John Hemmen is a self-taught artist.  He was born in 1947 and was raised alongside his 5 siblings in Fullerton, California.  He spent his youth outdoors in that idyllic climate playing sports and wandering around the beaches, hills, and orange groves.  The intense light and color of that environment have stayed with him ever since.  At a young age he was good at drawing and was encouraged to draw in school, but he was always counseled to seek a more secure profession than one in the Arts.

 

John went to Pomona College where he developed an interest in zoology and literature.

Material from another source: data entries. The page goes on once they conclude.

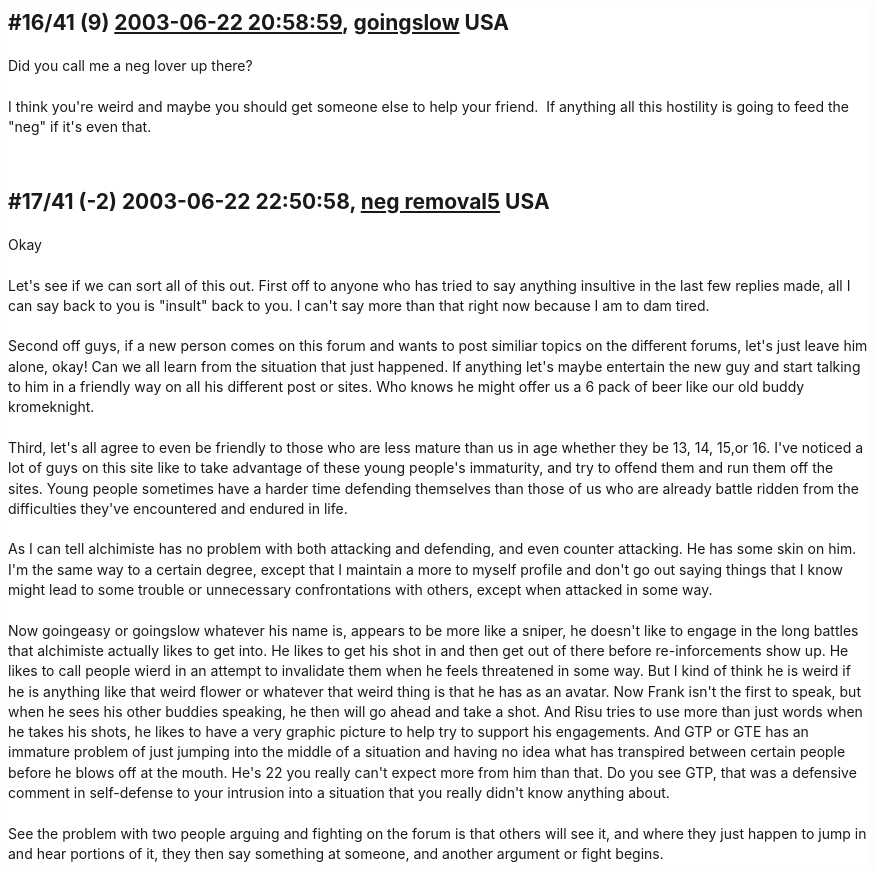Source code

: ## \#16/41 (9) [2003-06-22 20:58:59](https://www.astralpulse.com/forums/index.php?msg=35945), [goingslow](https://www.astralpulse.com/forums/profile/?u=1529) USA ##
<section>
Did you call me a neg lover up there?
<br>
<br>
I think you're weird and maybe you should get someone else to help your friend.  If anything all this hostility is going to feed the "neg" if it's even that.
<br>
<br>
</section>

## \#17/41 (-2) 2003-06-22 22:50:58, [neg removal5](https://www.astralpulse.com/forums/profile/?u=2327) USA ##
<section>
Okay
<br>
<br>
Let's see if we can sort all of this out.  First off to anyone who has tried to say anything insultive in the last few replies made, all I can say back to you is "insult" back to you.  I can't say more than that right now because I am to dam tired.
<br>
<br>
Second off guys, if a new person comes on this forum and wants to post similiar topics on the different forums, let's just leave him alone, okay!  Can we all learn from the situation that just happened.  If anything let's maybe entertain the new guy and start talking to him in a friendly way on all his different post or sites. Who knows he might offer us a 6 pack of beer like our old buddy kromeknight.
<br>
<br>
Third, let's all agree to even be friendly to those who are less mature than us in age whether they be 13, 14, 15,or 16.  I've noticed a lot of guys on this site like to take advantage of these young people's immaturity, and try to offend them and run them off the sites.  Young people sometimes have a harder time defending themselves than those of us who are already battle ridden from the difficulties they've encountered and endured in life.
<br>
<br>
As I can tell alchimiste has no problem with both attacking and defending, and even counter attacking. He has some skin on him.  I'm the same way to a certain degree, except that I maintain a more to myself profile and don't go out saying things that I know might lead to some trouble or unnecessary confrontations with others, except when attacked in some way.
<br>
<br>
Now goingeasy or goingslow whatever his name is, appears to be more like a sniper, he doesn't like to engage in the long battles that alchimiste actually likes to get into. He likes to get his shot in and then get out of there before re-inforcements show up. He likes to call people wierd in an attempt to invalidate them when he feels threatened in some way.  But I kind of think he is weird if he is anything like that weird flower or whatever that weird thing is that he has as an avatar.  Now Frank isn't the first to speak, but when he sees his other buddies speaking, he then will go ahead and take a shot.  And Risu tries to use more than just words when he takes his shots, he likes to have a very graphic picture to help try to support his engagements.  And GTP or GTE has an immature problem of just jumping into the middle of a situation and having no idea what has transpired between certain people before he blows off at the mouth.  He's 22 you really can't expect more from him than that.  Do you see GTP, that was a defensive comment in self-defense to your intrusion into a situation that you really didn't know anything about.
<br>
<br>
See the problem with two people arguing and fighting on the forum is that others will see it, and where they just happen to jump in and hear portions of it, they then say something at someone, and another argument or fight begins.
<br>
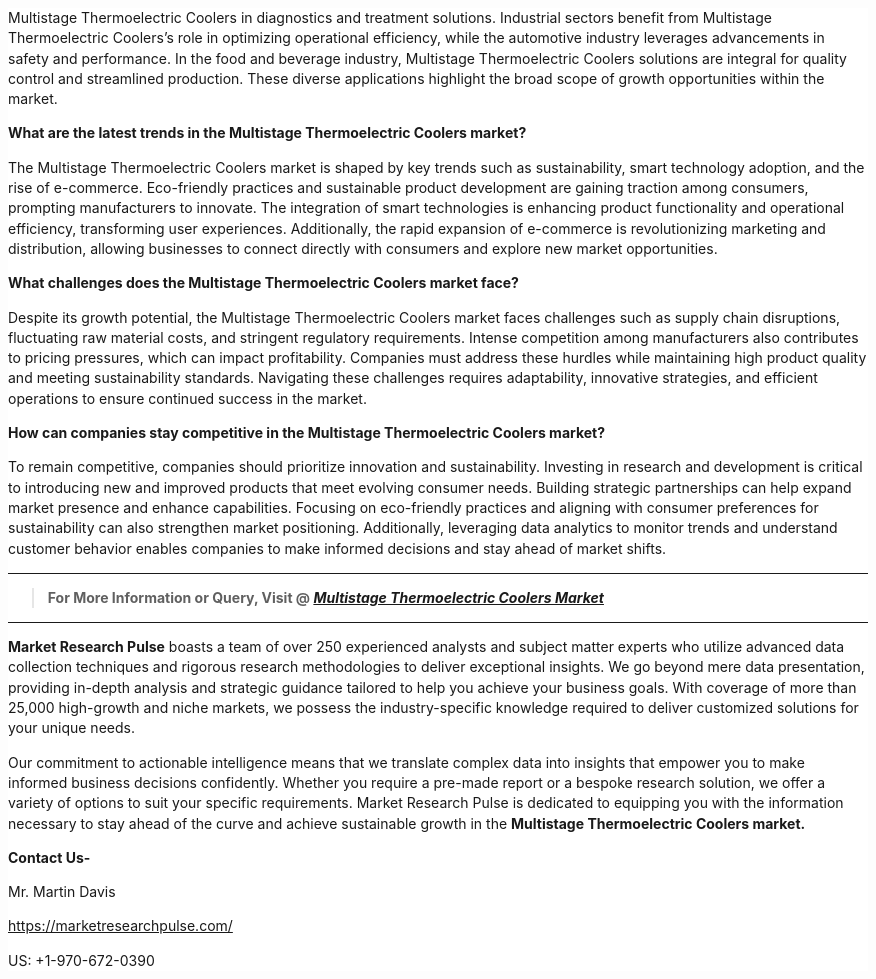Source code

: Multistage Thermoelectric Coolers in diagnostics and treatment solutions. Industrial sectors benefit from Multistage Thermoelectric Coolers&rsquo;s role in optimizing operational efficiency, while the automotive industry leverages advancements in safety and performance. In the food and beverage industry, Multistage Thermoelectric Coolers solutions are integral for quality control and streamlined production. These diverse applications highlight the broad scope of growth opportunities within the market.</p><p><strong>What are the latest trends in the Multistage Thermoelectric Coolers market?</strong></p><p>The Multistage Thermoelectric Coolers market is shaped by key trends such as sustainability, smart technology adoption, and the rise of e-commerce. Eco-friendly practices and sustainable product development are gaining traction among consumers, prompting manufacturers to innovate. The integration of smart technologies is enhancing product functionality and operational efficiency, transforming user experiences. Additionally, the rapid expansion of e-commerce is revolutionizing marketing and distribution, allowing businesses to connect directly with consumers and explore new market opportunities.</p><p><strong>What challenges does the Multistage Thermoelectric Coolers market face?</strong></p><p>Despite its growth potential, the Multistage Thermoelectric Coolers market faces challenges such as supply chain disruptions, fluctuating raw material costs, and stringent regulatory requirements. Intense competition among manufacturers also contributes to pricing pressures, which can impact profitability. Companies must address these hurdles while maintaining high product quality and meeting sustainability standards. Navigating these challenges requires adaptability, innovative strategies, and efficient operations to ensure continued success in the market.</p><p><strong>How can companies stay competitive in the Multistage Thermoelectric Coolers market?</strong></p><p>To remain competitive, companies should prioritize innovation and sustainability. Investing in research and development is critical to introducing new and improved products that meet evolving consumer needs. Building strategic partnerships can help expand market presence and enhance capabilities. Focusing on eco-friendly practices and aligning with consumer preferences for sustainability can also strengthen market positioning. Additionally, leveraging data analytics to monitor trends and understand customer behavior enables companies to make informed decisions and stay ahead of market shifts.</p><hr /><blockquote><p><strong>For More Information or Query, Visit @&nbsp;<em><a href="https://marketresearchpulse.com/report/22850/multistage-thermoelectric-coolers-market?utm_source=Linkedin&utm_medium=025">Multistage Thermoelectric Coolers Market</a></em></strong></p></blockquote><hr /><p><strong>Market Research Pulse</strong> boasts a team of over 250 experienced analysts and subject matter experts who utilize advanced data collection techniques and rigorous research methodologies to deliver exceptional insights. We go beyond mere data presentation, providing in-depth analysis and strategic guidance tailored to help you achieve your business goals. With coverage of more than 25,000 high-growth and niche markets, we possess the industry-specific knowledge required to deliver customized solutions for your unique needs.</p><p>Our commitment to actionable intelligence means that we translate complex data into insights that empower you to make informed business decisions confidently. Whether you require a pre-made report or a bespoke research solution, we offer a variety of options to suit your specific requirements. Market Research Pulse is dedicated to equipping you with the information necessary to stay ahead of the curve and achieve sustainable growth in the <strong>Multistage Thermoelectric Coolers market.</strong></p><p><strong>Contact Us-</strong></p><p>Mr. Martin Davis</p><p>https://marketresearchpulse.com/</p><p>US: +1-970-672-0390</p>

He also underwent his political awakening as this was the period of the Vietnam War and the Civil Rights Movement.  After college, John was a VISTA volunteer in Vermont, working in the War on Poverty and trying to help people.  The things he saw there rekindled his interest in the visual arts and he started teaching himself how to paint.  Then he decided that he could help people the most by being a doctor, so he gave up this early interest in painting and pursued his dream of being a doctor.  He went to Medical School at the University of California, Davis, then practiced with the Public Health Service in New Mexico and Washington, then settled near Seattle and worked as an Emergency Physician for 30 years.

 

The demands of practicing medicine were great but John was determined not to be consumed by this vocation.  He chose Emergency Medicine because it is characterized by intense periods of work alternating with periods of time off to do other things.  This time off was used in his early career to build houses and landscapes, travel, engage in outdoor sports, and help raise his young family.  By his mid-thirties a yearning for more artistic expression began to take hold and he started to draw and paint with a commitment that was constant.  He has been painting steadily since 1985 and has compiled a large body of work.  Although he has had several one-man shows he has not pursued this avenue yet for getting his work out to the public.  Instead, he has been content to keep producing it, choosing instead to let his inner muse be uninfluenced by an established artistic world or public.  Now that he has finished his career and retired from the practice of Medicine, he has decided the time is right to devote his life to making Art and showing it.
  
John’s work is largely narrative in style, with the story usually shown in a representational format, and with color used to help express the work.  The subject matter runs in various themes which rotate according to interest.  More concentrated depictions go into the portraits and landscapes where detail matters in rendering things like they appear.  This gets tedious and the need for imagination to go wild intervenes and images from the head come out onto the work.  These appear more in the abstract and free-form works. Always the themes reappear, especially the fish and the northwest landscapes because that is omnipresent in John's life.